沈炼高声说道,“说来真是有些可惜,秦大哥并不读书,他若要读书,以后考取了功名为官,定然是一个好官!”
“谁言不读书便不能为官,我观秦厉兄不读书也能飞黄腾达哩!今日你我三兄弟兴趣相投,不妨就来个君子协定,以后我们三人如偶有为官者,定要互相提携!”徐阶朗声说道,言语之中没有半点瞧不起秦厉不读书的意思,这不禁让秦厉心生感动。
说来在大明读书人是很高贵的,很多读书人是看不起不读书人的。这徐阶能有这样的胸怀,倒是着实不一般。

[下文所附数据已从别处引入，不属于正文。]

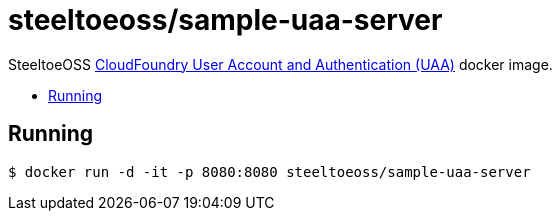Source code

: = steeltoeoss/sample-uaa-server
:toc: preamble
:toclevels: 1
:!toc-title:
:linkattrs:

SteeltoeOSS https://github.com/cloudfoundry/uaa[CloudFoundry User Account and Authentication (UAA)] docker image.

== Running

----
$ docker run -d -it -p 8080:8080 steeltoeoss/sample-uaa-server
----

因为秦厉心里的确是存在了为官的想法,便高兴的说道,“好,你我兄弟三人便来一个君子协定,以后若是为官,定要全心为民,互相提携!”
三只细白,稍显稚嫩的手掌紧紧握在一起。
……
三人兴致都是很高,一直喝酒到大半夜,方休。
徐阶本是来扬州游玩,明日便要回家。沈炼也是明日回会稽,出来了多日,也该回去好好读书了。临分手,沈炼一再嘱托秦厉一定要想办法救出蒋瑶知府。
借着酒劲,秦厉免不了又是一番豪言壮语,说蒋瑶知府乃是一心为民的好官,自己即便豁出性命不要,也要从江彬那里救他出来。
三人惺惺相惜,最后才依依不舍的分手而别。秦厉缓缓行于街上,一阵夜风吹来,酒气上涌,跌跌撞撞向家中走去。
本来不是很长的一段路,行了却有大半个时辰,转过巷口,将要踏进院门,突然远处一道黑影迅速逼近。
秦厉正在纳闷之际,暗夜中一把明晃晃的弯刀早已抵在了他的脖颈上。
“快走,领我进家!”一个尖利的女人声音。